In a nut shell (I urge you to investigate the terms for yourself before rushing from this post and plunging in) Amazon want to establish a loaning scheme. If you enrol your books you get a cut of a loaning money pie, the opportunity to be more widely promoted on Amazon and most tempting of all, you get 5 days out of the 90 day period in which you can set your own free promos - of course there is a catch and that catch is that they want exclusive distribution rights for this period.
When I first read it, my idyllic indie writer's head lead my to immediately mutter something along the lines of 'bloody leviathan corporations eating up the little man ... mumble... grumble etc.' but then my business head kicked on. The word exclusivity conjures up golden shackles and artistic slavery but then really, how many other platforms are paying for the bread on my table? It was as I was thinking this over that I read Jeff's brilliant post, 'Why I'm joining kdp select'. In this post (and I strongly recommend you go off and read it) He explains, to paraphrase, that the natural sales patterns were pretty much making him Amazon exclusive anyway. This is like me, with over 95% of my sales being through Amazon Kindle.

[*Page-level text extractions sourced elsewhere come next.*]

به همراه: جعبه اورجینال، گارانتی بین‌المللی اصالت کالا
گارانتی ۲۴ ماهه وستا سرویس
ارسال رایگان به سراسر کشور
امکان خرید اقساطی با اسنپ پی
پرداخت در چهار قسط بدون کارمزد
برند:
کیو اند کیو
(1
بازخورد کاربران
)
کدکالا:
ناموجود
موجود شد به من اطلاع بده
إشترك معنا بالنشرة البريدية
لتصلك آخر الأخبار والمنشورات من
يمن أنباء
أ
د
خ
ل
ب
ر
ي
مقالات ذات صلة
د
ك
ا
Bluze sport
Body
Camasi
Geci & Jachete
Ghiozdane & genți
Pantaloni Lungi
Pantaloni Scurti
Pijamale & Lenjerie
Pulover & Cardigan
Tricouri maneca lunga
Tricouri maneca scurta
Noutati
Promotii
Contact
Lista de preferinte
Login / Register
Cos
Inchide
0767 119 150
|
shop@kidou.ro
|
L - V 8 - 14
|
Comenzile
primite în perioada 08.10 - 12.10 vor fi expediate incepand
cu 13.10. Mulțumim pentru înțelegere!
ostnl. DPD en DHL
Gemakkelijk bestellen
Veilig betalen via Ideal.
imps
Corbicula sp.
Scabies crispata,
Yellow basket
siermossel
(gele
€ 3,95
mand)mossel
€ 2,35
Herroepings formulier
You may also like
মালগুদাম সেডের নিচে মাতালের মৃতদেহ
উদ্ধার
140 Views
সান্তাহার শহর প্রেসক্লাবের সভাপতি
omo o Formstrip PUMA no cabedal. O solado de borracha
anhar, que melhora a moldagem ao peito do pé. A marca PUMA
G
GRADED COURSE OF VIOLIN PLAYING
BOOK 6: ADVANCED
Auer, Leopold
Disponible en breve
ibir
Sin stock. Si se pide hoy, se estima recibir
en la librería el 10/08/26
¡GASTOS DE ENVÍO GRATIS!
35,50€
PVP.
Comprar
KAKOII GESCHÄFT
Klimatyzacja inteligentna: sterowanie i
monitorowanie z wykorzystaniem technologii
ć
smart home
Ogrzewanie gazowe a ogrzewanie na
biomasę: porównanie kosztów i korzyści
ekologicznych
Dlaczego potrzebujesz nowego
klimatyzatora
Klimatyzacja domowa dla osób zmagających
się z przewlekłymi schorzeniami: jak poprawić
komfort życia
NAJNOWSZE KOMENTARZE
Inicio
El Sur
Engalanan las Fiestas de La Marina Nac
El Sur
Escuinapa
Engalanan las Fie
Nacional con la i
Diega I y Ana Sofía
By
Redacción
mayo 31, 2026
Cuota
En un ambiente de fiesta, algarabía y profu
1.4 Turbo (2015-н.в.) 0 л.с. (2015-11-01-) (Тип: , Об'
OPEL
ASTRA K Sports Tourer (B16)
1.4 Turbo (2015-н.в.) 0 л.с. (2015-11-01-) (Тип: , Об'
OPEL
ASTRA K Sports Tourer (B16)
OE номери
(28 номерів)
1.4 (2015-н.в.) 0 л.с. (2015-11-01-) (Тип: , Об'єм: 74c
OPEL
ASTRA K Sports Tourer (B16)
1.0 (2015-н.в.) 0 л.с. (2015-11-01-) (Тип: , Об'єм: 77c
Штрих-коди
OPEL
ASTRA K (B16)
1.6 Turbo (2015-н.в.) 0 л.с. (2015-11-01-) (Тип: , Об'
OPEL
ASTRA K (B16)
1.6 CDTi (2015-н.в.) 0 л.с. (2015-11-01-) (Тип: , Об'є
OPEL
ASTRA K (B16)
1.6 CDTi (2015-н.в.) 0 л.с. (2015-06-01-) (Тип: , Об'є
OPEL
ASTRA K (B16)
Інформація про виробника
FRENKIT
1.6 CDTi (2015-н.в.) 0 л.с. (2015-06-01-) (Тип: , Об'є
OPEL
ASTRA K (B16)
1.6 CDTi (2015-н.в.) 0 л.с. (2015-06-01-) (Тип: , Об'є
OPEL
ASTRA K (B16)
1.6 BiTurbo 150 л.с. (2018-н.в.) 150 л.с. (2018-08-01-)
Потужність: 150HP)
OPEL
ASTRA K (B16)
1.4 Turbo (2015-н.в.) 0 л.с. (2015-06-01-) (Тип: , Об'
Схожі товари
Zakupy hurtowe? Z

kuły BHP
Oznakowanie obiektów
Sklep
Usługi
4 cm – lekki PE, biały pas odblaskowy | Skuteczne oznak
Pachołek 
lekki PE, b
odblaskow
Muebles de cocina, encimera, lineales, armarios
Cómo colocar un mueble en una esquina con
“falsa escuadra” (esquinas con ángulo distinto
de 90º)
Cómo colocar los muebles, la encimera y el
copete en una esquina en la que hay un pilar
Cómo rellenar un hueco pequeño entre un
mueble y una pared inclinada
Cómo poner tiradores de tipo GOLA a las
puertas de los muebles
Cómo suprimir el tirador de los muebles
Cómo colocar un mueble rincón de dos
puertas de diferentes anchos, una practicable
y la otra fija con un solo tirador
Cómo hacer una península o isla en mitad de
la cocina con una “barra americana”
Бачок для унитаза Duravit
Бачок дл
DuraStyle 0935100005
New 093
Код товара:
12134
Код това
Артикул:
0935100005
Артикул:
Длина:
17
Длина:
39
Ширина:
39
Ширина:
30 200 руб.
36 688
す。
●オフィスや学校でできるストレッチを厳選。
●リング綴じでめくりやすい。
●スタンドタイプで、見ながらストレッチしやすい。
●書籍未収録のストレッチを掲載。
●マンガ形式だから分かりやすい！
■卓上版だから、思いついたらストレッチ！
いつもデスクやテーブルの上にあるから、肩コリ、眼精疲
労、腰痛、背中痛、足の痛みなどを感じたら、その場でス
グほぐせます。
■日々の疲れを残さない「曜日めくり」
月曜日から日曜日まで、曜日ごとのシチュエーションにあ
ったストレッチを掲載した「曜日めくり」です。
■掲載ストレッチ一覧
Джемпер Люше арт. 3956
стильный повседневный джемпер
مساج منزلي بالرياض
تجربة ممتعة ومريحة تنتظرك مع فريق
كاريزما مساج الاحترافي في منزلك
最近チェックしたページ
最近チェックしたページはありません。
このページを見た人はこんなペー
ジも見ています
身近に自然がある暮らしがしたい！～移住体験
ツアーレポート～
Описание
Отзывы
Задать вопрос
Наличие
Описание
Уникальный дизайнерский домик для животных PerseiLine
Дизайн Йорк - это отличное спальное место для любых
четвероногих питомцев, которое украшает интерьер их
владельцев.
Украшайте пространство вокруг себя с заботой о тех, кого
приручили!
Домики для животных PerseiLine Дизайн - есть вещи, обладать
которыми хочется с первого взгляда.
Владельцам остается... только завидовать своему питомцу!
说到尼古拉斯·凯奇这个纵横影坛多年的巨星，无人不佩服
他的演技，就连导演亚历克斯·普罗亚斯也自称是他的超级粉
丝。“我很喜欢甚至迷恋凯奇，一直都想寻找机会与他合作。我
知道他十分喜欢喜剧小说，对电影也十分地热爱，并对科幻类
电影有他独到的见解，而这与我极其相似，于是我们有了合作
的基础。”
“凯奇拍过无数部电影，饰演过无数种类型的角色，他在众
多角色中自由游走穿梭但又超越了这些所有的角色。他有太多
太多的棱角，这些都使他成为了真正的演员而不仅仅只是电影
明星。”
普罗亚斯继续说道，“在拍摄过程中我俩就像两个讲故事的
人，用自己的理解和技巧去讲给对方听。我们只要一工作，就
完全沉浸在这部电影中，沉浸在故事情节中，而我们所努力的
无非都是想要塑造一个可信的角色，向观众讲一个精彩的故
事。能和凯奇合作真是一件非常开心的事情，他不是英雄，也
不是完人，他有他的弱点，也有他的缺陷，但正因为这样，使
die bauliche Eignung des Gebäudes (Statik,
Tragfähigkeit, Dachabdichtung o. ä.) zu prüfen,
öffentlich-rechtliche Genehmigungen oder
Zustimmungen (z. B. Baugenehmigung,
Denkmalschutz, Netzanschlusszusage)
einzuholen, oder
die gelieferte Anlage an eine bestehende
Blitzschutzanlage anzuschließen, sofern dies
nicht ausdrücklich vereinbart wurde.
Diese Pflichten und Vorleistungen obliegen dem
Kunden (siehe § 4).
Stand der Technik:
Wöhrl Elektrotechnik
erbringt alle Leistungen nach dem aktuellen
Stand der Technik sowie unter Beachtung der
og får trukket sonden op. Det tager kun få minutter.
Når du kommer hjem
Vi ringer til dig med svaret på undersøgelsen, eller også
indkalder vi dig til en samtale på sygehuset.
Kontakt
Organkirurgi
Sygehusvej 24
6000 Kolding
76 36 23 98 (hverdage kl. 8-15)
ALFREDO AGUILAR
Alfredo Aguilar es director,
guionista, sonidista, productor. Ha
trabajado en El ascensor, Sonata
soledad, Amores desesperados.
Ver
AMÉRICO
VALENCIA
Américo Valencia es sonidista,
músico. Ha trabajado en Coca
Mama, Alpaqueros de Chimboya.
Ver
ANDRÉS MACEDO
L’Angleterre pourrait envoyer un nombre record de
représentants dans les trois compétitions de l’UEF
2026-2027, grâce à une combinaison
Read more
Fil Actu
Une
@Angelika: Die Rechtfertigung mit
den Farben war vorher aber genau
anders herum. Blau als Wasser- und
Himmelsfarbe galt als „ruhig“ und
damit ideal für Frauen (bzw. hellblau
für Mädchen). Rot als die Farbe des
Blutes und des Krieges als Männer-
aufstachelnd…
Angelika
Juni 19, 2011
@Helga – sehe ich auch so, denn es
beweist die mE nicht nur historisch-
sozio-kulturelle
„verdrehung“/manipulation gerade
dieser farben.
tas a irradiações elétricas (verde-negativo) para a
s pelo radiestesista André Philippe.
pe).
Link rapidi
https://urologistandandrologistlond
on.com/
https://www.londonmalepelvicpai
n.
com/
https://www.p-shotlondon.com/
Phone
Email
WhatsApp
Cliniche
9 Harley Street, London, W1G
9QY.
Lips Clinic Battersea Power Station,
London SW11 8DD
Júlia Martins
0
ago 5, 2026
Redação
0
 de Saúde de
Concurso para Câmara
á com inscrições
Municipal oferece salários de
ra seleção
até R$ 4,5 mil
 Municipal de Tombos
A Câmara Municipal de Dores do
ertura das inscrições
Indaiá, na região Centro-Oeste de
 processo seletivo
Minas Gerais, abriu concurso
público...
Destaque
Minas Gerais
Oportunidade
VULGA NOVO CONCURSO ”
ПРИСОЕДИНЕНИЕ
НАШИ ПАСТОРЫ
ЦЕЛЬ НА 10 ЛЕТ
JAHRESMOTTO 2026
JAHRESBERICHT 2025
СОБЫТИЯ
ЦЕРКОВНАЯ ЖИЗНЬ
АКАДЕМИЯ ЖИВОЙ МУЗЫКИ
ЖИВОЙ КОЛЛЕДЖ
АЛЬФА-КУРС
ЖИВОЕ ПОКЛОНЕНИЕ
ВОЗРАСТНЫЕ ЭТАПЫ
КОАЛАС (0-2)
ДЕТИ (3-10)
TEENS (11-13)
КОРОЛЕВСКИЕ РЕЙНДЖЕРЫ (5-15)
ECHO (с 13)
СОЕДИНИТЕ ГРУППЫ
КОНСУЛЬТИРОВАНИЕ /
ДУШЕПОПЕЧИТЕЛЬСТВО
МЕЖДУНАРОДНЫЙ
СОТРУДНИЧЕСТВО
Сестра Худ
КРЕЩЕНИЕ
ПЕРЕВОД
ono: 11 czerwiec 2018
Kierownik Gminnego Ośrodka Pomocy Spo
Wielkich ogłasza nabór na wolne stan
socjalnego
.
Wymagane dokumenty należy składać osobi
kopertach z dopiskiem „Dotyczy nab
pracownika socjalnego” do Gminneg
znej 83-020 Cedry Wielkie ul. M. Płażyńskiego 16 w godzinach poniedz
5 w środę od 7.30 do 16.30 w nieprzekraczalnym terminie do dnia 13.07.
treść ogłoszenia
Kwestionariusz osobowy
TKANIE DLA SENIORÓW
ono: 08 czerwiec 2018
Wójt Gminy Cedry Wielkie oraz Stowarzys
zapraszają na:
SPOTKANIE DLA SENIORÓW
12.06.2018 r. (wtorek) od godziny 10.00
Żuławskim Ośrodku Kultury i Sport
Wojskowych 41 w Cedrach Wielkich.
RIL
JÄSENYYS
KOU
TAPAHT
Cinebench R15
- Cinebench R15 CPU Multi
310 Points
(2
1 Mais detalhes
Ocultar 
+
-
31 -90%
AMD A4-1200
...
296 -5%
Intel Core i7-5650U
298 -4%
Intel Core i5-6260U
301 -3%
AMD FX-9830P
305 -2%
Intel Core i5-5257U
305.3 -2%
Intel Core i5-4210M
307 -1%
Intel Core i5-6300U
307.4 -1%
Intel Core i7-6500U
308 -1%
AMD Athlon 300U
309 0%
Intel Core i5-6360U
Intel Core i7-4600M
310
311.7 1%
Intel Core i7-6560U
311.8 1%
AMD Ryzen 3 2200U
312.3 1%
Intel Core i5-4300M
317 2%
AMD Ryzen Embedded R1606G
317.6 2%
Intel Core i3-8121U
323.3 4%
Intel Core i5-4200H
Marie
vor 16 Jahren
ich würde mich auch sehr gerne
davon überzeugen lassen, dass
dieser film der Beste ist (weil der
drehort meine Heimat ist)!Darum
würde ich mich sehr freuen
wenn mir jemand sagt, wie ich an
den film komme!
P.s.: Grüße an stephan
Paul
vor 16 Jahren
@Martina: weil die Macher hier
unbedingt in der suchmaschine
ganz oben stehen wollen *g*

It was the push I needed. Within twenty minutes I had decided a game plan. I am a writer of a series, and the first of my series is priced a $0.99. I decided that this was the perfect scenario to play experiments. I would enrol my #1 'The Forest of Adventures' onto the program and then set a free promotion. This was with the hope that it might boost the sales of #2 'Immortal Beloved' which is priced at $2.99 and thus help my revenue grow.
Nothing could really have prepared me for what happened. 'The Forest of Adventures' has been selling steadily in the UK market for the past 3 months, spending much of that time in the top #3000 paid sales. However, I have found it almost impossible to break into the American market in the same way. When I logged onto my sales account half a day into the promo, expecting to see a few tens of giveaways, I was amazed to see over 700 USA downloads and 300 UK downloads. I sat there watching the figures ticking over at 20-30 downloads an hour. By the end of the 48hr promotion I had successfully given away over 1700 books. I was thrilled with the thought that all those people now had a copy of my book; especially the American audience.
I was still skeptical about the longer effects of the promotion, but I was happy enough just to have gained some new readers. I was bugged by worry questions; what if I had saturated my potential market? Why would anybody buy a copy of my book when they could have downloaded it for free? Had I sabotaged my steady placement in the paid rankings?
So I was further amazed to find that the two days following the end of the promotion were the best paid sales days I've had since publication. In the UK 'The Forest of Adventures' has increased 3 fold, meaning that from Mon- Wed I was at #620 of the Amazon paid UK charts. (#1 Fairytales #11 Paranormal #13 Myths and Legends). This pattern was reflected in the USA and 'The Forest of Adventures' has sat steadily in the top #3000 Amazon paid charts this week.
And the original game plan... The sales of #2 'Immortal Beloved' have spiked with many of the giveaway copies translating into paid sales of #2.
I don't know how long this honeymoon will last, or whether it is the wobble of the magical tipping point, but what I do know it that being an early bird on this exciting project has given me a couple of thousand new followers and hundreds of new loyal fans. It has also given me a nice little Christmas bonus which hints at the promise that maybe the writing malarkey could one day become my full time job rather than 'just a hobby'.
I know that Jeff will be posting his experiences later this week and I recommend that you take in as many experiences as possible before making your own choices - or, like me, you can just throw the dice and see how it lands.